2
votes

I have approximately 1,000,000 rows and 25 columns of data and I'm trying to return a list of column names, the number of distinct values and whether there are missing values.

I am not able to directly code in column names in PROC SQL and count distinct as I have numerous data sets with different column names and I'm trying to automatically return the desired outcome for all tables with one piece of code.

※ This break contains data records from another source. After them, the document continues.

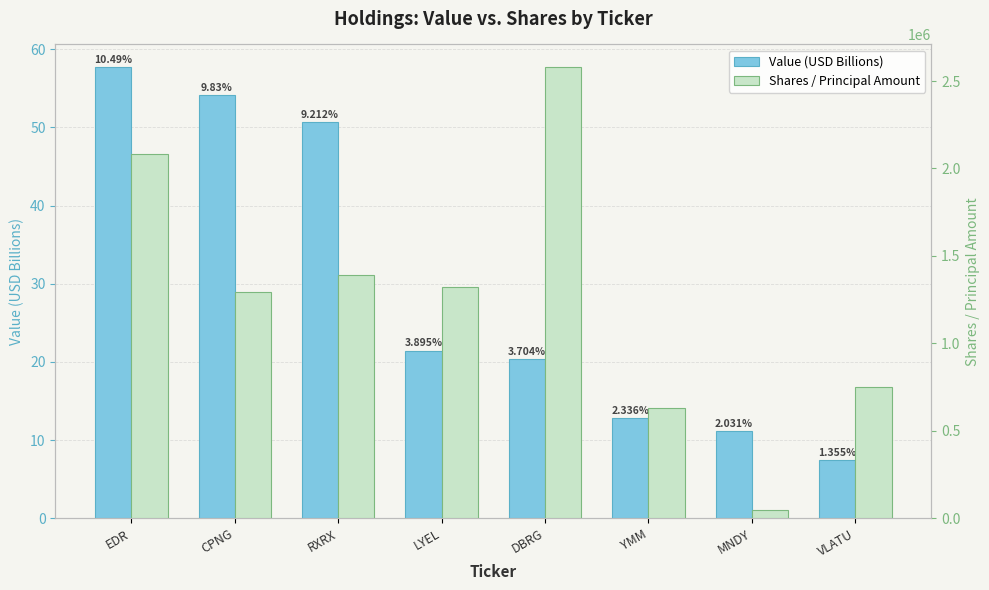

How many bars are there in total?

16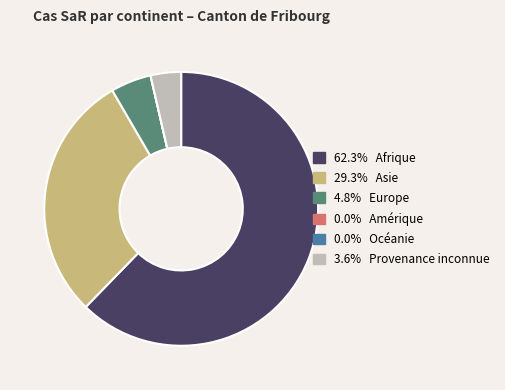

Is there a majority slice in this chart?

Yes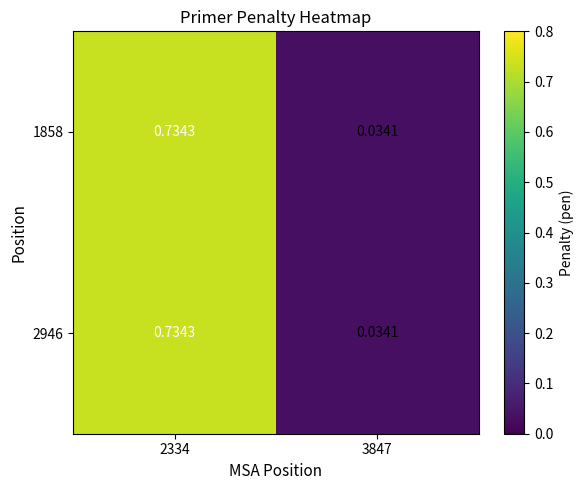

At how many categories does at least one series exceed 0?

2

I've tried running the following code

proc freq nlevels data= &DATASET_NAME;
    ods output nlevels=nlevels ;
    tables _all_ NOPRINT;
run;

This returns an out of memory error. Is there another way to achieve the result, avoiding the out of memory error.

2

2 Answers

0
votes

It is unnecessary to input column name by table _all_, but it possibly makes out of memory by inputting all columns at the same time, try to separate column to do proc freq and then combine results:

proc sql;
   create table name as
   select name from dictionary.columns where libname='SASHELP' and memname='CLASS';
quit;

data want;
run;

data _null_;
   set name;
   call execute(
      'proc freq data=class nlevels;
       table '||name||';
       ods output nlevels=nlevels;
       run;
       data want;
          set want nlevels;
       run;'
    );
run;
0
votes

This question is very similar to SAS summary statistic from a dataset

The answers cover techniques for

  • transpose + freq
  • hash
  • freq w/ ODS exclude+output